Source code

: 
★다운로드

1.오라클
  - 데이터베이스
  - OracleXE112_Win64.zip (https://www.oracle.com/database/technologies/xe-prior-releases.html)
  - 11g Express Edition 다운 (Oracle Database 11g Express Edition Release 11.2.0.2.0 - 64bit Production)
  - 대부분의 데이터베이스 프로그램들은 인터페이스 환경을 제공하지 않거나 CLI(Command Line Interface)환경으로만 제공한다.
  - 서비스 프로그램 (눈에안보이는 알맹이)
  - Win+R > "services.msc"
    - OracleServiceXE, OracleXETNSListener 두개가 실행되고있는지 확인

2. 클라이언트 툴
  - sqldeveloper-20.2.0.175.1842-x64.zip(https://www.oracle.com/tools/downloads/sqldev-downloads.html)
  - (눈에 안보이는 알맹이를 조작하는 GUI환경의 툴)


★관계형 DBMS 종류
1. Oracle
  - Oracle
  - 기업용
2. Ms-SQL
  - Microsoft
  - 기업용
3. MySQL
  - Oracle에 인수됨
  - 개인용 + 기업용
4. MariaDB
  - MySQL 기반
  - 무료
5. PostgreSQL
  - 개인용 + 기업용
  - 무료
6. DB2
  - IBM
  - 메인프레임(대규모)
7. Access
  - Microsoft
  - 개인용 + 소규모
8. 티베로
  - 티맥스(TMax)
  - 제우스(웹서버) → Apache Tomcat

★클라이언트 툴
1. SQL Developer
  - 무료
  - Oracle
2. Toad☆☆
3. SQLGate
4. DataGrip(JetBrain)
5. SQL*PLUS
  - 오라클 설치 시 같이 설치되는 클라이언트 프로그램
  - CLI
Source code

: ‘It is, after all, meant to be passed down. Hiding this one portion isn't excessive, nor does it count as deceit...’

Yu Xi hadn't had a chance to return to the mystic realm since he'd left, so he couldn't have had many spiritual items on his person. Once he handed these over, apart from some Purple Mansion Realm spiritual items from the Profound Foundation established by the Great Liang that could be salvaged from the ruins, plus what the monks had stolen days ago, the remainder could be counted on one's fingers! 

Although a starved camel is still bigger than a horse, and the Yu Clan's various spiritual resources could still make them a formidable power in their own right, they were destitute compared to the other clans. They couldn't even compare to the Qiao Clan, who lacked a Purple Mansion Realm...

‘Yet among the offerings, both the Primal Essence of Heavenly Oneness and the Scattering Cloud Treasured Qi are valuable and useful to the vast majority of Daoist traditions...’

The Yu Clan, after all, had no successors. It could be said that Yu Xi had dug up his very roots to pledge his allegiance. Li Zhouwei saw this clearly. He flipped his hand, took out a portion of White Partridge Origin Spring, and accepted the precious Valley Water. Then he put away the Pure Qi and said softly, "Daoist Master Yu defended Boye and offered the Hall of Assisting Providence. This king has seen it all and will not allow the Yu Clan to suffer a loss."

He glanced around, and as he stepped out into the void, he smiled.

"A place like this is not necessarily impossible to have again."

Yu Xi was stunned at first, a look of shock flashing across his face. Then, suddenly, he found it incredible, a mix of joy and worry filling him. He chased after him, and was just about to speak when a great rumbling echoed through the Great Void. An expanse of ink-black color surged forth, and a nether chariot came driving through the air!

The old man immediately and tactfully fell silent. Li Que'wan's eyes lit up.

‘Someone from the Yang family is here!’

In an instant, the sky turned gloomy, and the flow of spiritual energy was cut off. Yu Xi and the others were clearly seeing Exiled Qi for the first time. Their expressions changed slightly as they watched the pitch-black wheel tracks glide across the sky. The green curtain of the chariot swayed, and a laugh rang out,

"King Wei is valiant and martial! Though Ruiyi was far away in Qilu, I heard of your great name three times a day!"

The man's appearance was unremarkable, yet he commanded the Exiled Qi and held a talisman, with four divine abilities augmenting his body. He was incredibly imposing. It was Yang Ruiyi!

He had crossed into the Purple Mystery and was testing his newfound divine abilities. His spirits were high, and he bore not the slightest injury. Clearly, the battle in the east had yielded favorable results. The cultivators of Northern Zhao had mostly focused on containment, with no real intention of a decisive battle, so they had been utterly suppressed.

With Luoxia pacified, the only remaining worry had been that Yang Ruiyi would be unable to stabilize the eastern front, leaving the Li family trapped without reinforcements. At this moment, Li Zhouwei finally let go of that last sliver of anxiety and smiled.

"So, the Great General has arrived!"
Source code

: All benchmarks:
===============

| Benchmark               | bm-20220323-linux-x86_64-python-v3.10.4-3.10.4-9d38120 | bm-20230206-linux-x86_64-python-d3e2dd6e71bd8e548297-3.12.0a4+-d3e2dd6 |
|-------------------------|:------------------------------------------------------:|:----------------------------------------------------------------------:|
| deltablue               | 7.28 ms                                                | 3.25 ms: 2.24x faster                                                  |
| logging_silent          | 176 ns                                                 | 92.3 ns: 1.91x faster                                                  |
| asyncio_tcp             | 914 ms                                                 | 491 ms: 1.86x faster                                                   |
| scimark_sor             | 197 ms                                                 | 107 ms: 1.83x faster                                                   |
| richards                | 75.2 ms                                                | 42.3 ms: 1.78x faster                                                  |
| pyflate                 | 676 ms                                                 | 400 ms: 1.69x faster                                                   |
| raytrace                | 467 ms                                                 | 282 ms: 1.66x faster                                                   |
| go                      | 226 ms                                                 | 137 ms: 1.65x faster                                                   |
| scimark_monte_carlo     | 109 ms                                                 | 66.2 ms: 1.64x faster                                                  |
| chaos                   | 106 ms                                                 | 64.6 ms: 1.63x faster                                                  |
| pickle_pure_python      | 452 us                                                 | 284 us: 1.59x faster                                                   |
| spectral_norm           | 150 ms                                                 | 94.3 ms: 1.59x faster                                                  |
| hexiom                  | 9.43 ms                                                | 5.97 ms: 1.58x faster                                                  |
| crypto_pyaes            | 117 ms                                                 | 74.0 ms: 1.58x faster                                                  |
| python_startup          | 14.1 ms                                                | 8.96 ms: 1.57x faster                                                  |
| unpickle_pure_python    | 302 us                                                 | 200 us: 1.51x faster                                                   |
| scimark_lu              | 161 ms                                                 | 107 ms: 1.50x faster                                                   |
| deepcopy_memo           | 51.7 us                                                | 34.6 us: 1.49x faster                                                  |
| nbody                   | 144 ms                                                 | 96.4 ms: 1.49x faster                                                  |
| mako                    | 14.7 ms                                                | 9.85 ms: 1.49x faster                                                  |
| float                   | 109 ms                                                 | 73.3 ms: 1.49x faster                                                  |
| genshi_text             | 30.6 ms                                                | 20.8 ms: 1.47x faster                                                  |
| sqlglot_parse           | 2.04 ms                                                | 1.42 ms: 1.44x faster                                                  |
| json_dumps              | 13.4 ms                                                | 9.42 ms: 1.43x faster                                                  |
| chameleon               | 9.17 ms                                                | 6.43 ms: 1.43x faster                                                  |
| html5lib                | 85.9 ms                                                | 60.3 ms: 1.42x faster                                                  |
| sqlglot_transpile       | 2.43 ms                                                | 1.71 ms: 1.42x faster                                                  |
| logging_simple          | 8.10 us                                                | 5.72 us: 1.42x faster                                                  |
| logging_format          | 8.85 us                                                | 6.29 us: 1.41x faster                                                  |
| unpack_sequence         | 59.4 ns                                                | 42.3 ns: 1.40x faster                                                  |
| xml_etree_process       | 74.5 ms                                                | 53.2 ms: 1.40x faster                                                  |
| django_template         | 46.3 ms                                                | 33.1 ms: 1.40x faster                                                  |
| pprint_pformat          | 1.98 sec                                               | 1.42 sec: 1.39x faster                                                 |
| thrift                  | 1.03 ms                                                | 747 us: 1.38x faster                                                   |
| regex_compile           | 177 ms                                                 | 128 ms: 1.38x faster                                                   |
+++
#### TASK STATEMENT
Write out all of the entries above, exactly and in full.

#### RESULT BELOW
Source code

: 
★다운로드

1.오라클
  - 데이터베이스
  - OracleXE112_Win64.zip (https://www.oracle.com/database/technologies/xe-prior-releases.html)
  - 11g Express Edition 다운 (Oracle Database 11g Express Edition Release 11.2.0.2.0 - 64bit Production)
  - 대부분의 데이터베이스 프로그램들은 인터페이스 환경을 제공하지 않거나 CLI(Command Line Interface)환경으로만 제공한다.
  - 서비스 프로그램 (눈에안보이는 알맹이)
  - Win+R > "services.msc"
    - OracleServiceXE, OracleXETNSListener 두개가 실행되고있는지 확인

2. 클라이언트 툴
  - sqldeveloper-20.2.0.175.1842-x64.zip(https://www.oracle.com/tools/downloads/sqldev-downloads.html)
  - (눈에 안보이는 알맹이를 조작하는 GUI환경의 툴)


★관계형 DBMS 종류
1. Oracle
  - Oracle
  - 기업용
2. Ms-SQL
  - Microsoft
  - 기업용
3. MySQL
  - Oracle에 인수됨
  - 개인용 + 기업용
4. MariaDB
  - MySQL 기반
  - 무료
5. PostgreSQL
  - 개인용 + 기업용
  - 무료
6. DB2
  - IBM
  - 메인프레임(대규모)
7. Access
  - Microsoft
  - 개인용 + 소규모
8. 티베로
  - 티맥스(TMax)
  - 제우스(웹서버) → Apache Tomcat

★클라이언트 툴
1. SQL Developer
  - 무료
  - Oracle
2. Toad☆☆
3. SQLGate
4. DataGrip(JetBrain)
5. SQL*PLUS
  - 오라클 설치 시 같이 설치되는 클라이언트 프로그램
  - CLI
Source code

: ‘It is, after all, meant to be passed down. Hiding this one portion isn't excessive, nor does it count as deceit...’

Yu Xi hadn't had a chance to return to the mystic realm since he'd left, so he couldn't have had many spiritual items on his person. Once he handed these over, apart from some Purple Mansion Realm spiritual items from the Profound Foundation established by the Great Liang that could be salvaged from the ruins, plus what the monks had stolen days ago, the remainder could be counted on one's fingers! 

Although a starved camel is still bigger than a horse, and the Yu Clan's various spiritual resources could still make them a formidable power in their own right, they were destitute compared to the other clans. They couldn't even compare to the Qiao Clan, who lacked a Purple Mansion Realm...

‘Yet among the offerings, both the Primal Essence of Heavenly Oneness and the Scattering Cloud Treasured Qi are valuable and useful to the vast majority of Daoist traditions...’

The Yu Clan, after all, had no successors. It could be said that Yu Xi had dug up his very roots to pledge his allegiance. Li Zhouwei saw this clearly. He flipped his hand, took out a portion of White Partridge Origin Spring, and accepted the precious Valley Water. Then he put away the Pure Qi and said softly, "Daoist Master Yu defended Boye and offered the Hall of Assisting Providence. This king has seen it all and will not allow the Yu Clan to suffer a loss."

He glanced around, and as he stepped out into the void, he smiled.

"A place like this is not necessarily impossible to have again."

Yu Xi was stunned at first, a look of shock flashing across his face. Then, suddenly, he found it incredible, a mix of joy and worry filling him. He chased after him, and was just about to speak when a great rumbling echoed through the Great Void. An expanse of ink-black color surged forth, and a nether chariot came driving through the air!

The old man immediately and tactfully fell silent. Li Que'wan's eyes lit up.

‘Someone from the Yang family is here!’

In an instant, the sky turned gloomy, and the flow of spiritual energy was cut off. Yu Xi and the others were clearly seeing Exiled Qi for the first time. Their expressions changed slightly as they watched the pitch-black wheel tracks glide across the sky. The green curtain of the chariot swayed, and a laugh rang out,

"King Wei is valiant and martial! Though Ruiyi was far away in Qilu, I heard of your great name three times a day!"

The man's appearance was unremarkable, yet he commanded the Exiled Qi and held a talisman, with four divine abilities augmenting his body. He was incredibly imposing. It was Yang Ruiyi!

He had crossed into the Purple Mystery and was testing his newfound divine abilities. His spirits were high, and he bore not the slightest injury. Clearly, the battle in the east had yielded favorable results. The cultivators of Northern Zhao had mostly focused on containment, with no real intention of a decisive battle, so they had been utterly suppressed.

With Luoxia pacified, the only remaining worry had been that Yang Ruiyi would be unable to stabilize the eastern front, leaving the Li family trapped without reinforcements. At this moment, Li Zhouwei finally let go of that last sliver of anxiety and smiled.

"So, the Great General has arrived!"
Source code

: All benchmarks:
===============

| Benchmark               | bm-20220323-linux-x86_64-python-v3.10.4-3.10.4-9d38120 | bm-20230206-linux-x86_64-python-d3e2dd6e71bd8e548297-3.12.0a4+-d3e2dd6 |
|-------------------------|:------------------------------------------------------:|:----------------------------------------------------------------------:|
| deltablue               | 7.28 ms                                                | 3.25 ms: 2.24x faster                                                  |
| logging_silent          | 176 ns                                                 | 92.3 ns: 1.91x faster                                                  |
| asyncio_tcp             | 914 ms                                                 | 491 ms: 1.86x faster                                                   |
| scimark_sor             | 197 ms                                                 | 107 ms: 1.83x faster                                                   |
| richards                | 75.2 ms                                                | 42.3 ms: 1.78x faster                                                  |
| pyflate                 | 676 ms                                                 | 400 ms: 1.69x faster                                                   |
| raytrace                | 467 ms                                                 | 282 ms: 1.66x faster                                                   |
| go                      | 226 ms                                                 | 137 ms: 1.65x faster                                                   |
| scimark_monte_carlo     | 109 ms                                                 | 66.2 ms: 1.64x faster                                                  |
| chaos                   | 106 ms                                                 | 64.6 ms: 1.63x faster                                                  |
| pickle_pure_python      | 452 us                                                 | 284 us: 1.59x faster                                                   |
| spectral_norm           | 150 ms                                                 | 94.3 ms: 1.59x faster                                                  |
| hexiom                  | 9.43 ms                                                | 5.97 ms: 1.58x faster                                                  |
| crypto_pyaes            | 117 ms                                                 | 74.0 ms: 1.58x faster                                                  |
| python_startup          | 14.1 ms                                                | 8.96 ms: 1.57x faster                                                  |
| unpickle_pure_python    | 302 us                                                 | 200 us: 1.51x faster                                                   |
| scimark_lu              | 161 ms                                                 | 107 ms: 1.50x faster                                                   |
| deepcopy_memo           | 51.7 us                                                | 34.6 us: 1.49x faster                                                  |
| nbody                   | 144 ms                                                 | 96.4 ms: 1.49x faster                                                  |
| mako                    | 14.7 ms                                                | 9.85 ms: 1.49x faster                                                  |
| float                   | 109 ms                                                 | 73.3 ms: 1.49x faster                                                  |
| genshi_text             | 30.6 ms                                                | 20.8 ms: 1.47x faster                                                  |
| sqlglot_parse           | 2.04 ms                                                | 1.42 ms: 1.44x faster                                                  |
| json_dumps              | 13.4 ms                                                | 9.42 ms: 1.43x faster                                                  |
| chameleon               | 9.17 ms                                                | 6.43 ms: 1.43x faster                                                  |
| html5lib                | 85.9 ms                                                | 60.3 ms: 1.42x faster                                                  |
| sqlglot_transpile       | 2.43 ms                                                | 1.71 ms: 1.42x faster                                                  |
| logging_simple          | 8.10 us                                                | 5.72 us: 1.42x faster                                                  |
| logging_format          | 8.85 us                                                | 6.29 us: 1.41x faster                                                  |
| unpack_sequence         | 59.4 ns                                                | 42.3 ns: 1.40x faster                                                  |
| xml_etree_process       | 74.5 ms                                                | 53.2 ms: 1.40x faster                                                  |
| django_template         | 46.3 ms                                                | 33.1 ms: 1.40x faster                                                  |
| pprint_pformat          | 1.98 sec                                               | 1.42 sec: 1.39x faster                                                 |
| thrift                  | 1.03 ms                                                | 747 us: 1.38x faster                                                   |
| regex_compile           | 177 ms                                                 | 128 ms: 1.38x faster                                                   |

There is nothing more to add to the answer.